In the previous Halacha, we have explained that one may squeeze a lemon Shabbat by hand, as opposed to using a utensil, for squeezing lemons does not share the same Halacha as squeezing other fruits on Shabbat. We have also mentioned that Maran Rabbeinu Ovadia Yosef zt”l writes that even though according to the letter of the law it is permissible to squeeze lemons on Shabbat, it is preferable to follow the more stringent opinion regarding squeezing lemons into an empty vessel. Therefore, one should first put some sugar into the vessel and only then squeeze the lemon over it, such that the lemon juice will be absorbed by the sugar on contact. In this way, it will be permissible to squeeze lemons on Shabbat according to all opinions.

Maran zt”l writes, however, that although with regards to the prohibition of squeezing on Shabbat one may in fact squeeze lemons on Shabbat, if one squeezes a lemon into tea or any other boiling food on Shabbat, one may be transgressing the prohibition of cooking on Shabbat since the lemon juice becomes cooked upon coming in contact with the tea or the hot food. Thus, one who wishes to prepare tea with lemon on Shabbat should follow the following procedure: Before preparing the tea, one should pour the boiling water into an empty cup thus giving the water the halachic status of “Keli Sheni” (second vessel), meaning that the water is no longer in the “Keli Rishon” (first vessel) that it was boiled in; were it to be in a “Keli Rishon”, it would cause whatever comes in contact with it to be cooked. Once the water is in a “Keli Sheni,” one may then pour this water over the tea essence and lemon juice found in a “Keli Shelishi” (third vessel).
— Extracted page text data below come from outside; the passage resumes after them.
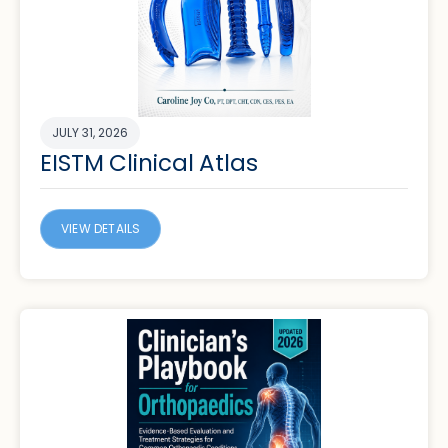
JULY 31, 2026
EISTM Clinical Atlas
VIEW DETAILS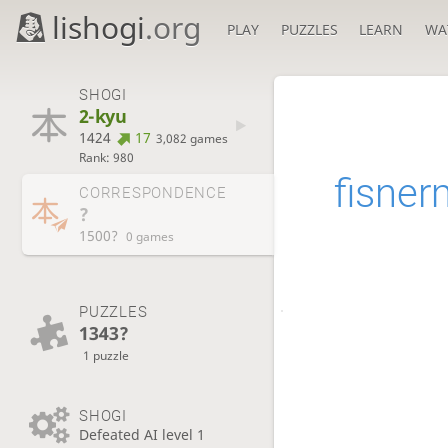
lishogi
.org
PLAY
PUZZLES
LEARN
WA
SHOGI
2-kyu
1424
17
3,082 games
Rank: 980
fisne
CORRESPONDENCE
?
1500?
0 games
PUZZLES
1343?
1 puzzle
SHOGI
Defeated AI level 1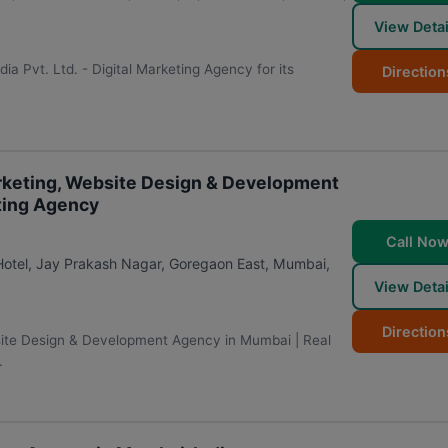
View Detai
edia Pvt. Ltd. - Digital Marketing Agency for its
Direction
Marketing, Website Design & Development
ting Agency
Call No
 Hotel, Jay Prakash Nagar, Goregaon East
,
Mumbai
,
View Detai
Direction
bsite Design & Development Agency in Mumbai | Real
.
Regarding the aforementioned way of preparing tea through pouring the water from a “Keli Sheni” onto the tea, lemon, and sugar found in another cup, one may even prepare tea using a tea bag that was not pre-cooked on Erev Shabbat, for pouring from a “Keli Sheni” onto tea leaves does not cause a form of cooking that is prohibited on Shabbat. Although one may not place tea leaves directly into the “Keli Sheni” itself on Shabbat for a “Keli Sheni” does cause tea leaves to be cooked, nevertheless, pouring the hot water from a “Keli Sheni” onto tea leaves is permitted for this does not cause the kind of cooking forbidden on Shabbat. G-d-willing, we shall explain the laws of cooking on Shabbat further a different occasion.